Args: : response_pattern (List[int]): list of responses (0: wrong, 1:right) items (List[TestItem]): list of answered items

abstractmethod get_estimation() → float

Get the currently estimated ability.

Returns: : float: ability

abstractmethod get_standard_error(estimation: float) → float

Calculates the standard error for the given estimated ability level.

Args: : estimation (float): currently estimated ability level

Returns: : float: standard error of the ability estimation

class adaptivetesting.services.ITestResults(simulation_id: str, participant_id: str)

Bases: ABC

Interface for saving and reading test results. This interface may mainly be used for saving simulation results.
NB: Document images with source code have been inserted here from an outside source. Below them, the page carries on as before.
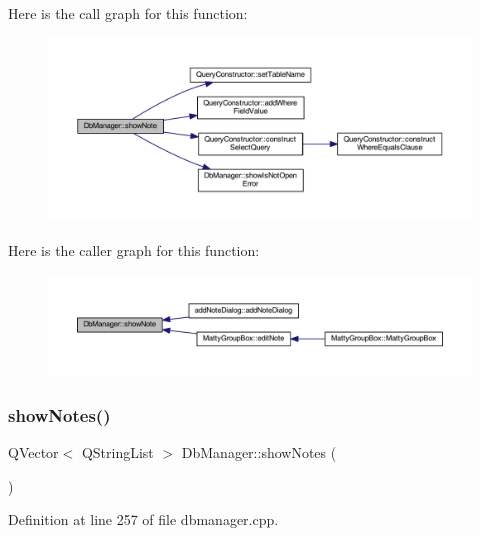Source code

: Here is the call graph for this function\+:
\nopagebreak
\begin{figure}[H]
\begin{center}
\leavevmode
\includegraphics[width=350pt]{classDbManager_a51a53e4f7776ca83da7fafe7036adf17_cgraph}
\end{center}
\end{figure}
Here is the caller graph for this function\+:
\nopagebreak
\begin{figure}[H]
\begin{center}
\leavevmode
\includegraphics[width=350pt]{classDbManager_a51a53e4f7776ca83da7fafe7036adf17_icgraph}
\end{center}
\end{figure}
\hypertarget{classDbManager_a67826fcd32d3921d1d1ae32ff3e9ce5d}{}\label{classDbManager_a67826fcd32d3921d1d1ae32ff3e9ce5d} 
\subsubsection{\texorpdfstring{show\+Notes()}{showNotes()}\hspace{0.1cm}{\footnotesize\ttfamily [1/2]}}
{\footnotesize\ttfamily Q\+Vector$<$ Q\+String\+List $>$ Db\+Manager\+::show\+Notes (\begin{DoxyParamCaption}{ }\end{DoxyParamCaption})\hspace{0.3cm}{\ttfamily [static]}}



Definition at line 257 of file dbmanager.\+cpp.

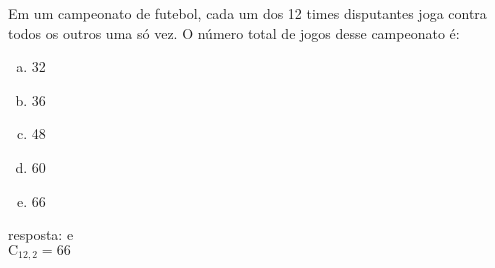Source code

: \begin{ex}
 Em um campeonato de futebol, cada um dos 12 times disputantes joga contra todos os outros uma só vez. O número total de jogos desse campeonato é:
    \begin{enumerate}[(a)]
    \item 32
    \item 36
    \item 48
    \item 60
    \item 66
    \end{enumerate}
       \begin{sol}
         resposta: e \\
         $\mathrm{C}_{{12},2}=66$
       \end{sol}
\end{ex}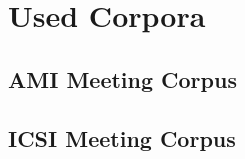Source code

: \chapter{Used Corpora}\label{ch:used-corpora}

\Blindtext


\section{AMI Meeting Corpus}

\Blindtext


\section{ICSI Meeting Corpus}

\Blindtext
Args: : simulation_id (str): The simulation ID. Name of the results file. participant_id (str): The participant ID.

abstractmethod load() → List[TestResult]

abstractmethod save(test_results: List[TestResult]) → None

class adaptivetesting.services.ItemSelectionStrategy(*args, **kwargs)

Bases: Protocol

A protocol for item selection strategies in adaptive testing.

This protocol defines a callable interface for selecting a test item from a list of available items, given the current ability estimate and optional additional parameters.

Args:

items (list[TestItem]): The list of available test items to select from. ability (float): The current ability estimate of the test taker.

**

kwargs: Additional keyword arguments that may be required by specific selection strategies.

Returns: : TestItem: The selected test item based on the implemented strategy.